> _Exercise brief_
Print the full set of records below, character for character and picture-free.

(Stored data entries)
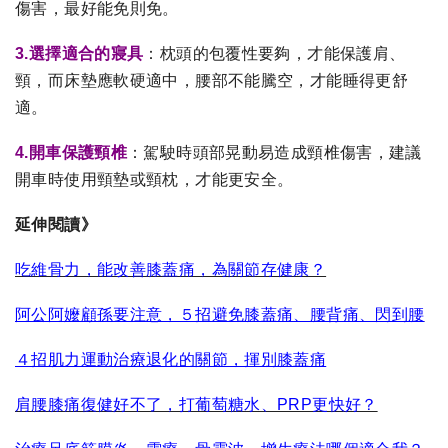
傷害，最好能免則免。
3.選擇適合的寢具
：枕頭的包覆性要夠，才能保護肩、
頸，而床墊應軟硬適中，腰部不能騰空，才能睡得更舒
適。
4.開車保護頸椎
：駕駛時頭部晃動易造成頸椎傷害，建議
開車時使用頸墊或頸枕，才能更安全。
延伸閱讀》
吃維骨力，能改善膝蓋痛，為關節存健康？
阿公阿嬤顧孫要注意，５招避免膝蓋痛、腰背痛、閃到腰
４招肌力運動治療退化的關節，揮別膝蓋痛
肩腰膝痛復健好不了，打葡萄糖水、PRP更快好？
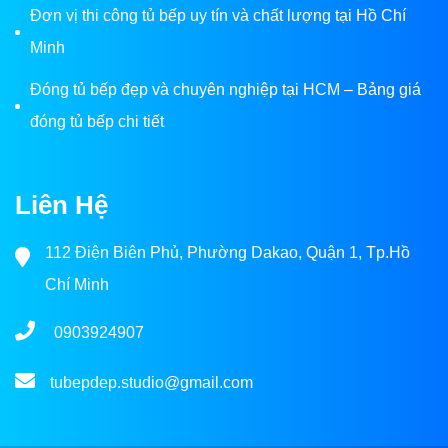
Đơn vị thi công tủ bếp uy tín và chất lượng tại Hồ Chí
Minh
Đóng tủ bếp đẹp và chuyên nghiệp tại HCM – Bảng giá
đóng tủ bếp chi tiết
Liên Hệ
112 Điện Biên Phủ, Phường Dakao, Quận 1, Tp.Hồ
Chí Minh
0903924907
tubepdep.studio@gmail.com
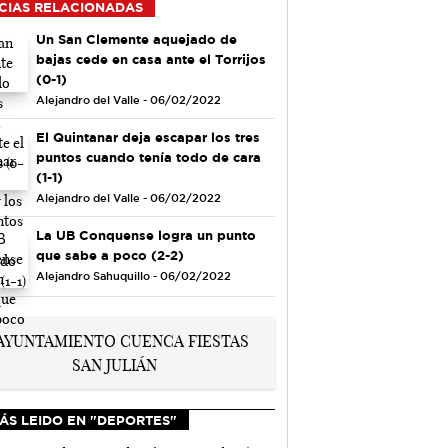
CIAS RELACIONADAS
Un San Clemente aquejado de
bajas cede en casa ante el Torrijos
(0-1)
Alejandro del Valle - 06/02/2022
El Quintanar deja escapar los tres
puntos cuando tenía todo de cara
(1-1)
Alejandro del Valle - 06/02/2022
La UB Conquense logra un punto
que sabe a poco (2-2)
Alejandro Sahuquillo - 06/02/2022
ÁS LEIDO EN "DEPORTES"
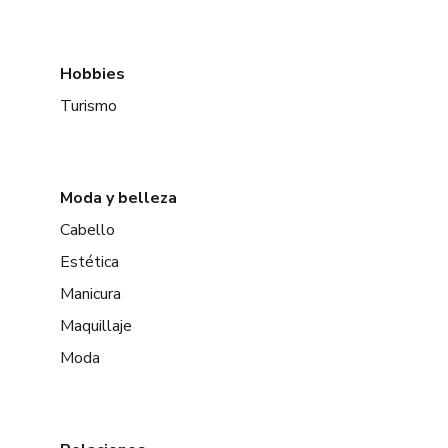
Hobbies
Turismo
Moda y belleza
Cabello
Estética
Manicura
Maquillaje
Moda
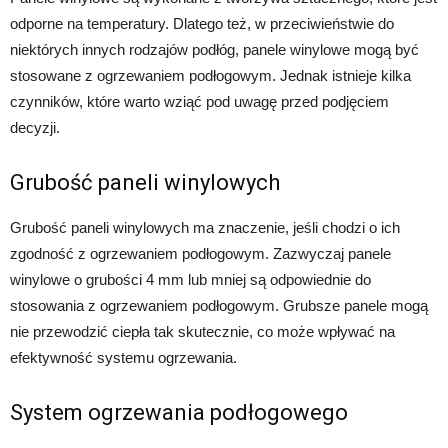
odporne na temperatury. Dlatego też, w przeciwieństwie do
niektórych innych rodzajów podłóg, panele winylowe mogą być
stosowane z ogrzewaniem podłogowym. Jednak istnieje kilka
czynników, które warto wziąć pod uwagę przed podjęciem
decyzji.
Grubość paneli winylowych
Grubość paneli winylowych ma znaczenie, jeśli chodzi o ich
zgodność z ogrzewaniem podłogowym. Zazwyczaj panele
winylowe o grubości 4 mm lub mniej są odpowiednie do
stosowania z ogrzewaniem podłogowym. Grubsze panele mogą
nie przewodzić ciepła tak skutecznie, co może wpływać na
efektywność systemu ogrzewania.
System ogrzewania podłogowego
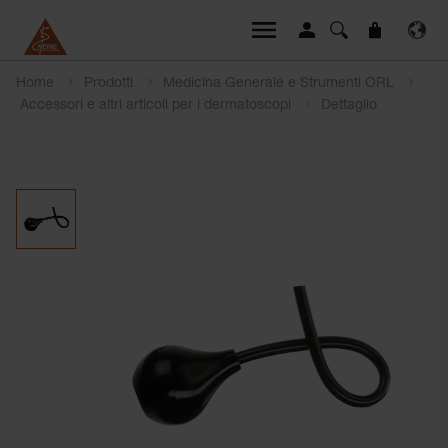
Home
Prodotti
Medicina Generale e Strumenti ORL
Accessori e altri articoli per i dermatoscopi
Dettaglio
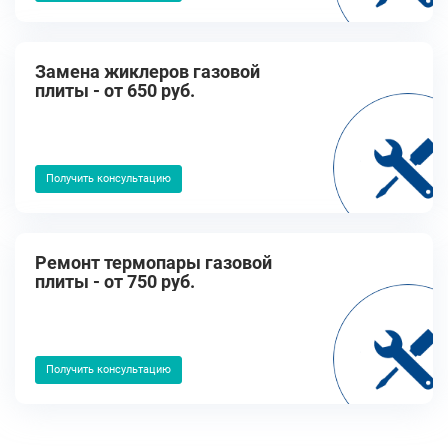
Замена жиклеров газовой
плиты - от 650 руб.
Получить консультацию
Ремонт термопары газовой
плиты - от 750 руб.
Получить консультацию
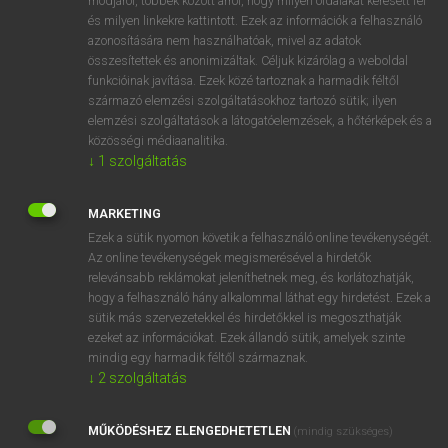
módjáról, többek között arról, hogy milyen oldalakat keresett fel
és milyen linkekre kattintott. Ezek az információk a felhasználó
VAN ELŐFIZETÉSED?
azonosítására nem használhatóak, mivel az adatok
összesítettek és anonimizáltak. Céljuk kizárólag a weboldal
Van előfizetésem a teljes szócikk megtekintéséhez.
funkcióinak javítása. Ezek közé tartoznak a harmadik féltől
származó elemzési szolgáltatásokhoz tartozó sütik; ilyen
BELÉPÉS
elemzési szolgáltatások a látogatóelemzések, a hőtérképek és a
közösségi médiaanalitika.
↓
1
szolgáltatás
MARKETING
Ezek a sütik nyomon követik a felhasználó online tevékenységét.
Az online tevékenységek megismerésével a hirdetők
NINCS ELŐFIZETÉSED?
relevánsabb reklámokat jeleníthetnek meg, és korlátozhatják,
Nincs regisztrációm és előfizetésem. A szótár 2 órás,
hogy a felhasználó hány alkalommal láthat egy hirdetést. Ezek a
díjmentes próbaverziójának elindításához regisztrálok és
sütik más szervezetekkel és hirdetőkkel is megoszthatják
belépek
.
ezeket az információkat. Ezek állandó sütik, amelyek szinte
mindig egy harmadik féltől származnak.
↓
2
szolgáltatás
REGISZTRÁCIÓ
MŰKÖDÉSHEZ ELENGEDHETETLEN
(mindig szükséges)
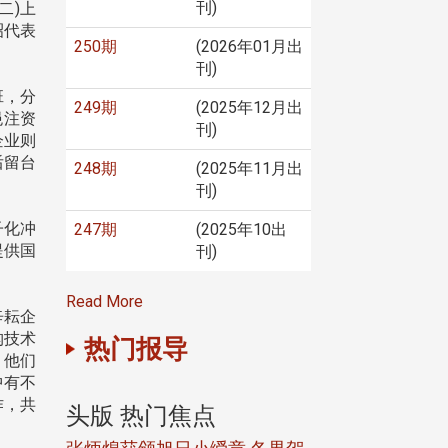
刊)
二)上
昭代表
250期
(2026年01月出
刊)
班，分
249期
(2025年12月出
挹注资
刊)
企业则
后留台
248期
(2025年11月出
刊)
子化冲
247期
(2025年10出
提供国
刊)
Read More
辛耘企
构技术
热门报导
。他们
中有不
作，共
头版 热门焦点
头版 热门焦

> _Solution for this task_
傷害，最好能免則免。
3.選擇適合的寢具
：枕頭的包覆性要夠，才能保護肩、
頸，而床墊應軟硬適中，腰部不能騰空，才能睡得更舒
適。
4.開車保護頸椎
：駕駛時頭部晃動易造成頸椎傷害，建議
開車時使用頸墊或頸枕，才能更安全。
延伸閱讀》
吃維骨力，能改善膝蓋痛，為關節存健康？
阿公阿嬤顧孫要注意，５招避免膝蓋痛、腰背痛、閃到腰
４招肌力運動治療退化的關節，揮別膝蓋痛
肩腰膝痛復健好不了，打葡萄糖水、PRP更快好？
Đơn vị thi công tủ bếp uy tín và chất lượng tại Hồ Chí
Minh
Đóng tủ bếp đẹp và chuyên nghiệp tại HCM – Bảng giá
đóng tủ bếp chi tiết
Liên Hệ
112 Điện Biên Phủ, Phường Dakao, Quận 1, Tp.Hồ
Chí Minh
0903924907
tubepdep.studio@gmail.com
CIAS RELACIONADAS
Un San Clemente aquejado de
bajas cede en casa ante el Torrijos
(0-1)
Alejandro del Valle - 06/02/2022
El Quintanar deja escapar los tres
puntos cuando tenía todo de cara
(1-1)
Alejandro del Valle - 06/02/2022
La UB Conquense logra un punto
que sabe a poco (2-2)
Alejandro Sahuquillo - 06/02/2022
ÁS LEIDO EN "DEPORTES"
Hobbies
Turismo
Moda y belleza
Cabello
Estética
Manicura
Maquillaje
Moda
odporne na temperatury. Dlatego też, w przeciwieństwie do
niektórych innych rodzajów podłóg, panele winylowe mogą być
stosowane z ogrzewaniem podłogowym. Jednak istnieje kilka
czynników, które warto wziąć pod uwagę przed podjęciem
decyzji.
Grubość paneli winylowych
Grubość paneli winylowych ma znaczenie, jeśli chodzi o ich
zgodność z ogrzewaniem podłogowym. Zazwyczaj panele
winylowe o grubości 4 mm lub mniej są odpowiednie do
stosowania z ogrzewaniem podłogowym. Grubsze panele mogą
nie przewodzić ciepła tak skutecznie, co może wpływać na
efektywność systemu ogrzewania.
System ogrzewania podłogowego
Home
Prodotti
Medicina Generale e Strumenti ORL
Accessori e altri articoli per i dermatoscopi
Dettaglio
Замена жиклеров газовой
плиты - от 650 руб.
Получить консультацию
Ремонт термопары газовой
плиты - от 750 руб.
Получить консультацию
módjáról, többek között arról, hogy milyen oldalakat keresett fel
és milyen linkekre kattintott. Ezek az információk a felhasználó
VAN ELŐFIZETÉSED?
azonosítására nem használhatóak, mivel az adatok
összesítettek és anonimizáltak. Céljuk kizárólag a weboldal
Van előfizetésem a teljes szócikk megtekintéséhez.
funkcióinak javítása. Ezek közé tartoznak a harmadik féltől
származó elemzési szolgáltatásokhoz tartozó sütik; ilyen
BELÉPÉS
elemzési szolgáltatások a látogatóelemzések, a hőtérképek és a
közösségi médiaanalitika.
↓
1
szolgáltatás
MARKETING
Ezek a sütik nyomon követik a felhasználó online tevékenységét.
Az online tevékenységek megismerésével a hirdetők
NINCS ELŐFIZETÉSED?
relevánsabb reklámokat jeleníthetnek meg, és korlátozhatják,
Nincs regisztrációm és előfizetésem. A szótár 2 órás,
hogy a felhasználó hány alkalommal láthat egy hirdetést. Ezek a
díjmentes próbaverziójának elindításához regisztrálok és
sütik más szervezetekkel és hirdetőkkel is megoszthatják
belépek
.
ezeket az információkat. Ezek állandó sütik, amelyek szinte
mindig egy harmadik féltől származnak.
↓
2
szolgáltatás
REGISZTRÁCIÓ
MŰKÖDÉSHEZ ELENGEDHETETLEN
(mindig szükséges)
刊)
二)上
昭代表
250期
(2026年01月出
刊)
班，分
249期
(2025年12月出
挹注资
刊)
企业则
后留台
248期
(2025年11月出
刊)
子化冲
247期
(2025年10出
提供国
刊)
Read More
辛耘企
构技术
热门报导
。他们
中有不
作，共
头版 热门焦点
头版 热门焦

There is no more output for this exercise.